In the grilled shrimp recipe, about how long is the corn grilled?

PAGE =>
§ §

Title: Grilled shrimp with roasted corn and black bean salsa
Categories: 2hot
Yield: 4 Servings
2 Ears fresh corn, husked
1 Tomato, cored, seeded,
Chopped
1 c Drained canned black beans
1/2 sm Red onion, chopped
1/2 bn Fresh cilantro, leaves
Chopped
1/2 Fresh lime, juiced
2 Jalapeno chilies, seeded,
Minced
1/2 ts Ground toasted cumin seeds
1/4 c Dry white wine
2 tb Olive oil
1 1/2 lb Large uncooked shrimp,
Peeled, deveined
Bamboo skewers, soaked in
Water 30 minutes
Prepare barbecue (medium high heat). Grill corn until just tender and
brown in spots, turning frequently, about 10 minutes. Cut corn from
cob. Transfer corn kernels to medium bowl. Add tomato, black beans,
onion, cilantro, lime, 1 jalapeno and 1/4 teaspoon ground cumin and
stir to blend. Season to taste with salt and pepper. Cover and
refrigerate 1 hour to allow flavors to blend.

§ §

DATASET SECTION =>
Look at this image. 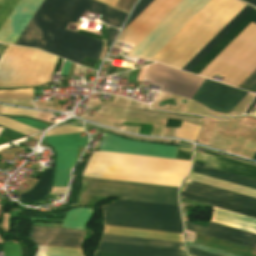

§ §

ANSWER TO THIS PROBLEM =>
About 10 minutes.